Emma Johnson serves the northwest region’s Solid Waste and Financial Assistance Program at the Washington State Department of Ecology as a Sustainability Specialist. Johnson administers grants of local waste reduction and recycling projects, moderates risk waste reduction and technical assistance, coordinates product stewardship, composting, and sustainable practices at the northwest regional office, and serves as technical assistance for business applications with the Technical Resources for Engineering Efficiency (TREE) team. Prior to working at Ecology, Johnson completed her Bachelor’s of Arts in “Politics, Development, and the Environment” at Huxley College of Western Washington University.

• DATA LISTING
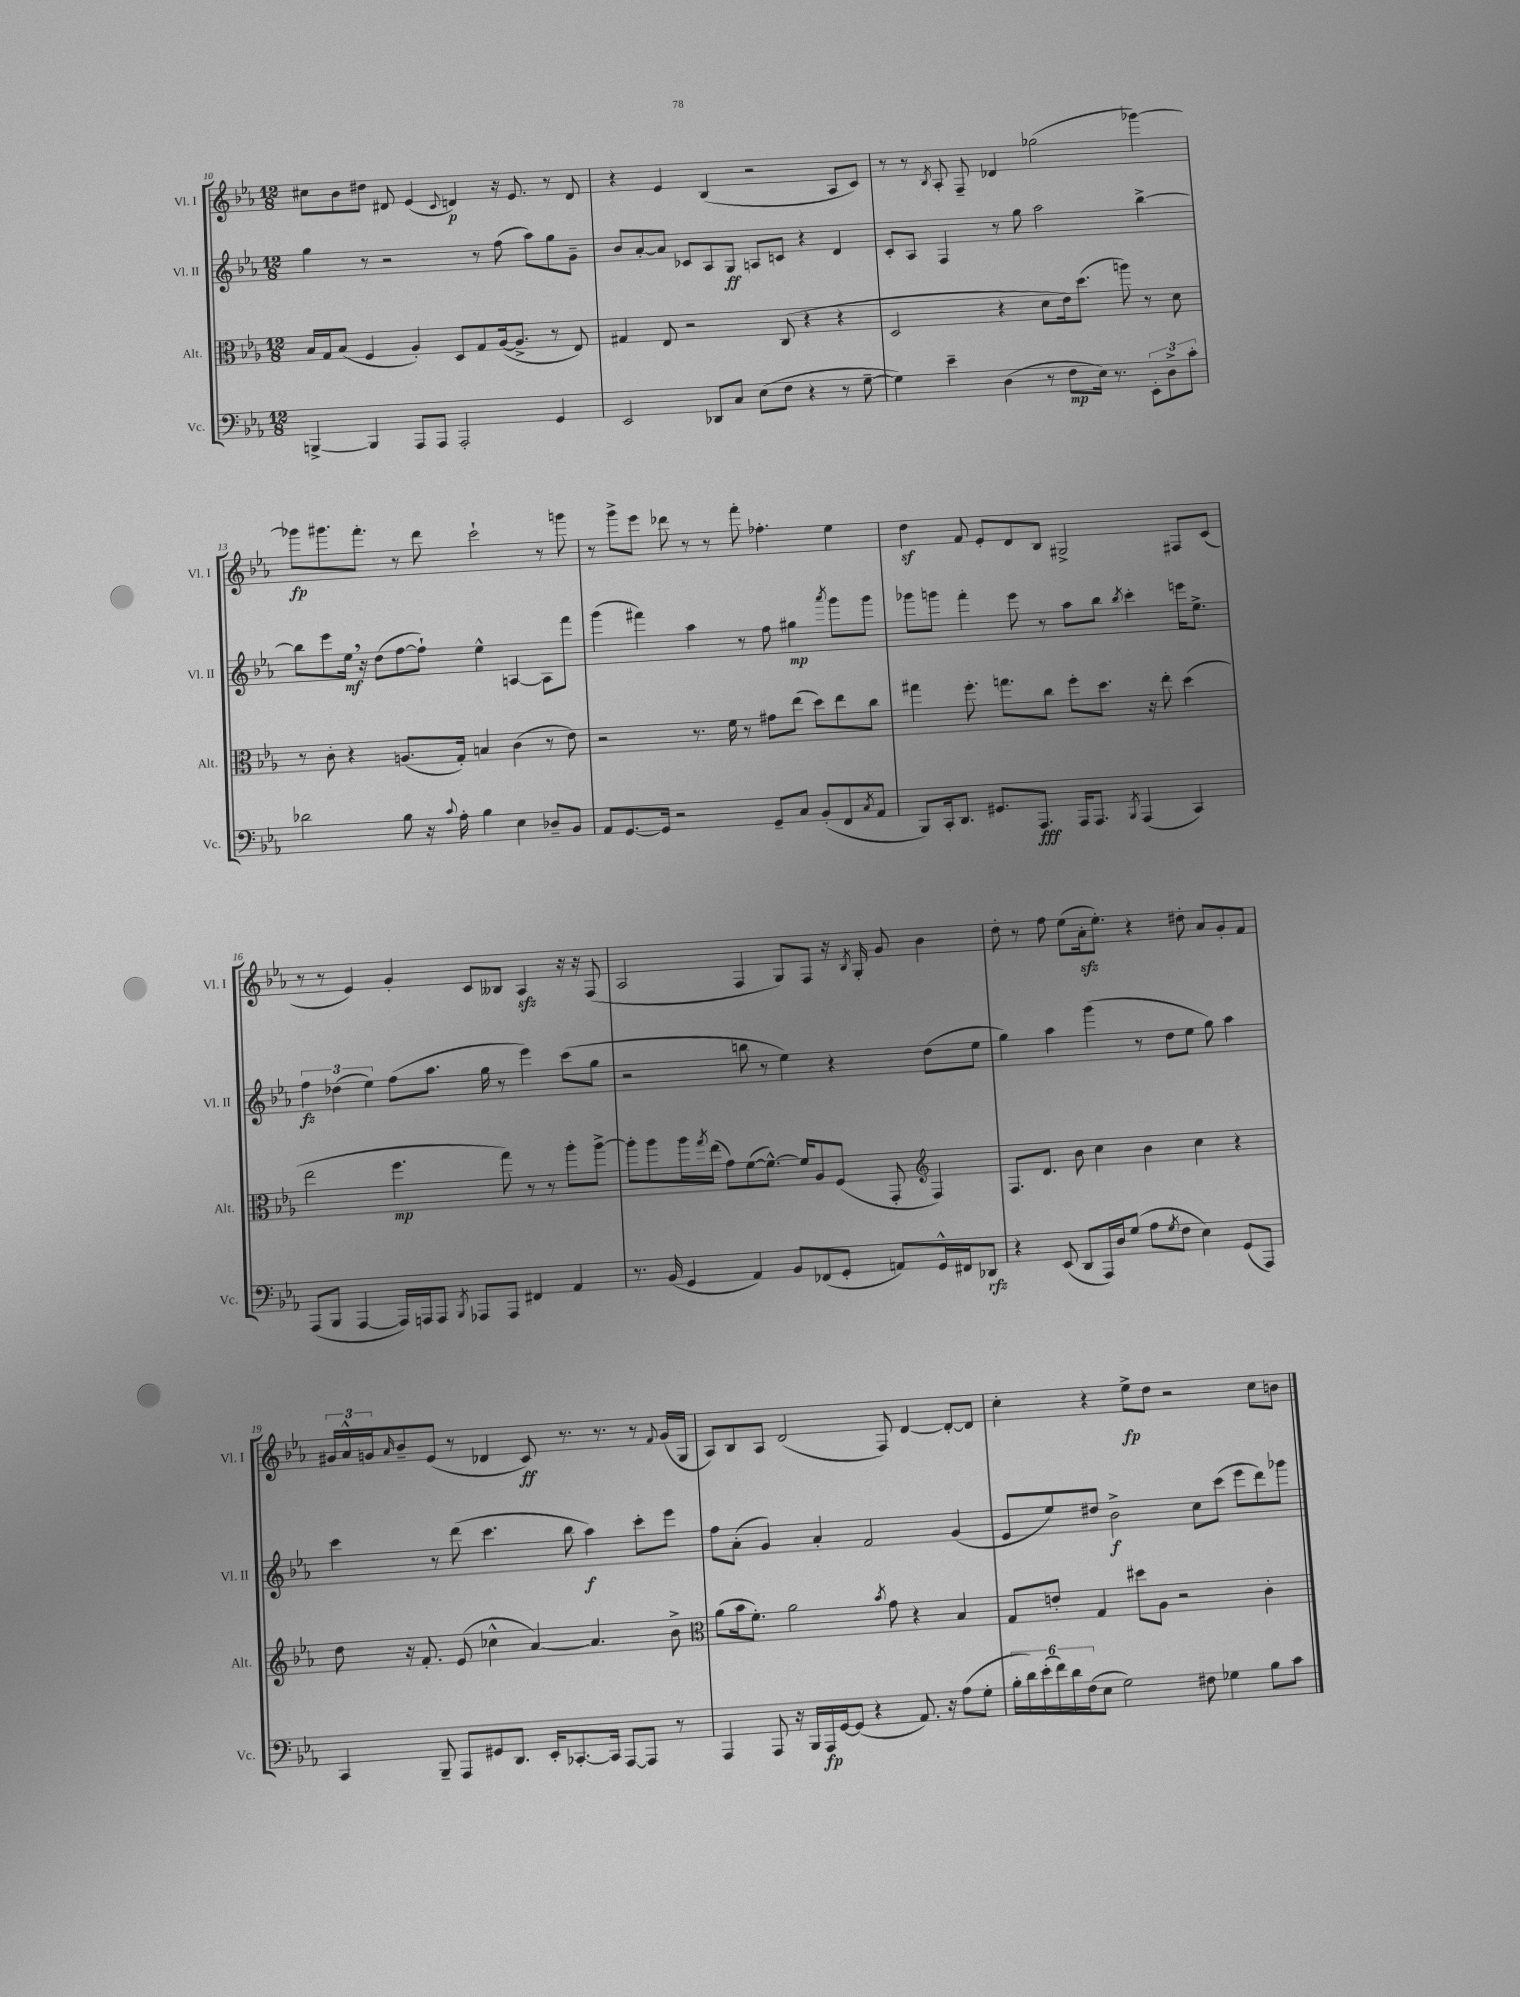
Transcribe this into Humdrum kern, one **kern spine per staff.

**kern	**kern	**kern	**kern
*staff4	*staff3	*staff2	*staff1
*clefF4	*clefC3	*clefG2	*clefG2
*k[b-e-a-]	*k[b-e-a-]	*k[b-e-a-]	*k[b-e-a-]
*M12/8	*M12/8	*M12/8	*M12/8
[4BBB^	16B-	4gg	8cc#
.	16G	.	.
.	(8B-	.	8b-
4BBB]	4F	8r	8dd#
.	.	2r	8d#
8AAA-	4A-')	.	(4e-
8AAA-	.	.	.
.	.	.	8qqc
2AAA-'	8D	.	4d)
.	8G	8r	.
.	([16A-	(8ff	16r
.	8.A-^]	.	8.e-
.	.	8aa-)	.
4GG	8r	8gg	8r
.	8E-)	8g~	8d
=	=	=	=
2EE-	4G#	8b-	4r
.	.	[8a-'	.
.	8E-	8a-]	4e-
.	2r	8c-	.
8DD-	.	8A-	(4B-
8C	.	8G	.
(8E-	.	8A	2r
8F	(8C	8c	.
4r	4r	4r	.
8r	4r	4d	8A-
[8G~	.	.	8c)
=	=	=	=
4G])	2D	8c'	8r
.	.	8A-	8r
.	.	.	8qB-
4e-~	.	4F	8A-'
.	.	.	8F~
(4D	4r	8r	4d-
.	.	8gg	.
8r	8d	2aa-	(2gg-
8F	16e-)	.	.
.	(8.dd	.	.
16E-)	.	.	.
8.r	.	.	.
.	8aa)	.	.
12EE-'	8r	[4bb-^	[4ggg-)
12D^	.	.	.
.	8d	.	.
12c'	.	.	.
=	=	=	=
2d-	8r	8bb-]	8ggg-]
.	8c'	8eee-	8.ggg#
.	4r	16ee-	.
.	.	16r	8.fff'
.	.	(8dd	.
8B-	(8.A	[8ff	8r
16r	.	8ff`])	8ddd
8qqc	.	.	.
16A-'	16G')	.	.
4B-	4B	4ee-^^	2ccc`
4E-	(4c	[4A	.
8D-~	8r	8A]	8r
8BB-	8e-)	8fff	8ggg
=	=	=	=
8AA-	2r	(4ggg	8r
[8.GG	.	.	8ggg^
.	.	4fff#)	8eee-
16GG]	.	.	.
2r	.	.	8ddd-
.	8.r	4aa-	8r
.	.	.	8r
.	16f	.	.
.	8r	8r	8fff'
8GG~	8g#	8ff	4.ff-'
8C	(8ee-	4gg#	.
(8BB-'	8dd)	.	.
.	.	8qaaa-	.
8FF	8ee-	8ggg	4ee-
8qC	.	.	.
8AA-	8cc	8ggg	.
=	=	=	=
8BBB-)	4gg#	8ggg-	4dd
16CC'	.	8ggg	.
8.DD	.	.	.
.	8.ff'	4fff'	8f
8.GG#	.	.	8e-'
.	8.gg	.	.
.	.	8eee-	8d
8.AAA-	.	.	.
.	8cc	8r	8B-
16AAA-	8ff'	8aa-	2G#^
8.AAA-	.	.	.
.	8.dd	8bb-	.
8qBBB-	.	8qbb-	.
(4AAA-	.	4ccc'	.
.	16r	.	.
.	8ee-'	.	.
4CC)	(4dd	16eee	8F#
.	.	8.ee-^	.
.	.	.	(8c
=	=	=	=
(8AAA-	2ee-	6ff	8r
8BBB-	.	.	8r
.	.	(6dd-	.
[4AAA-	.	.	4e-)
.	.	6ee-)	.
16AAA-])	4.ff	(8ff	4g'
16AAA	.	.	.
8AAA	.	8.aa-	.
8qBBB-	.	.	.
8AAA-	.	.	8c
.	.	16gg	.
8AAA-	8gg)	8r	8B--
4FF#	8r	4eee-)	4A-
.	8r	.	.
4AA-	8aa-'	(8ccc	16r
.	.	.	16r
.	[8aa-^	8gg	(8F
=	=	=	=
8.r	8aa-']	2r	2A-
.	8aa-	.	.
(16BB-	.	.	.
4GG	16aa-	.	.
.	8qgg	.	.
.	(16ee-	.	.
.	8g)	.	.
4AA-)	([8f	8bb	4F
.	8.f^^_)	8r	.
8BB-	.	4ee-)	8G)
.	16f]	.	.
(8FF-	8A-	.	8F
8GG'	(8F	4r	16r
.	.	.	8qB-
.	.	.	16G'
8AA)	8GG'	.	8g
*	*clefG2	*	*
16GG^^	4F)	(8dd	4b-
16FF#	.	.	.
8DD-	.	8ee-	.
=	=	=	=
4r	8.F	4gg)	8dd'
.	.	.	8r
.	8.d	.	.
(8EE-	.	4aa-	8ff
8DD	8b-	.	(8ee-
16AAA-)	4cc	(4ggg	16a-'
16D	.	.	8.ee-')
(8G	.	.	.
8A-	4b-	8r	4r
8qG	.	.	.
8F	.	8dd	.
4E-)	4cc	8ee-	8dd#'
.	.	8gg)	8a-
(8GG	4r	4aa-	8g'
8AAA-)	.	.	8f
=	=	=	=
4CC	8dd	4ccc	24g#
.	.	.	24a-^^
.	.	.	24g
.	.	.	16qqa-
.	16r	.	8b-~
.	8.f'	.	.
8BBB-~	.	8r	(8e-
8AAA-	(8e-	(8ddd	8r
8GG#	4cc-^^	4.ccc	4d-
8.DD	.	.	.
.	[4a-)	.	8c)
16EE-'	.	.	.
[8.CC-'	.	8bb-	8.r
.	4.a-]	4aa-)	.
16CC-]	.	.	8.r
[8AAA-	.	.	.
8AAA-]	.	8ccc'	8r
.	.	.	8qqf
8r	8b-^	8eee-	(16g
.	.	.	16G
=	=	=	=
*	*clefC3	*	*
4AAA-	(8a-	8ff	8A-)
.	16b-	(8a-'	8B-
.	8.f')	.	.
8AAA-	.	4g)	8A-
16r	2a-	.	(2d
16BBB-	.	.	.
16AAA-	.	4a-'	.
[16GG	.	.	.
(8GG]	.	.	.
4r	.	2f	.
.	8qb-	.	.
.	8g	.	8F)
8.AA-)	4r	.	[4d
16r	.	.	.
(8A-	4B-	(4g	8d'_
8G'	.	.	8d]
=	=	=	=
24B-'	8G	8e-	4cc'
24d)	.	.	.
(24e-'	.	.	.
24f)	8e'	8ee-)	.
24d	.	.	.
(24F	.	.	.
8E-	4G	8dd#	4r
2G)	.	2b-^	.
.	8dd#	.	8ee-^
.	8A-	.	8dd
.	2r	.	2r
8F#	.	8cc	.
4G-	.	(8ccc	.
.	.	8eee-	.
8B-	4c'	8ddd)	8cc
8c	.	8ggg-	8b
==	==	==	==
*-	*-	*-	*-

• TASKS AND EXERCISES
• a. Decide whether each statement agrees with the Emma Johnson profile, answering yes or no and quoting the words that settle it: (i) Johnson completed her undergraduate degree at Western Washington University. (ii) Johnson's job title at Ecology is Financial Assistance Manager. (iii) Johnson provides technical assistance for business applications with the TREE team.
• b. According to the Emma Johnson profile, what does the abbreviation TREE stand for?
• c. Return the passage of the Emma Johnson profile from "Emma Johnson serves" to "Western Washington University.".
The data is separate material with no connection to the Emma Johnson profile.

• ANSWERS FOR THE EXERCISE
• a.
(i) Yes: "completed her Bachelor’s of Arts in “Politics, Development, and the Environment” at Huxley College of Western Washington University"
(ii) No: "as a Sustainability Specialist"
(iii) Yes: "serves as technical assistance for business applications with the Technical Resources for Engineering Efficiency (TREE) team"

• b. Technical Resources for Engineering Efficiency.

• c.
Emma Johnson serves the northwest region’s Solid Waste and Financial Assistance Program at the Washington State Department of Ecology as a Sustainability Specialist. Johnson administers grants of local waste reduction and recycling projects, moderates risk waste reduction and technical assistance, coordinates product stewardship, composting, and sustainable practices at the northwest regional office, and serves as technical assistance for business applications with the Technical Resources for Engineering Efficiency (TREE) team. Prior to working at Ecology, Johnson completed her Bachelor’s of Arts in “Politics, Development, and the Environment” at Huxley College of Western Washington University.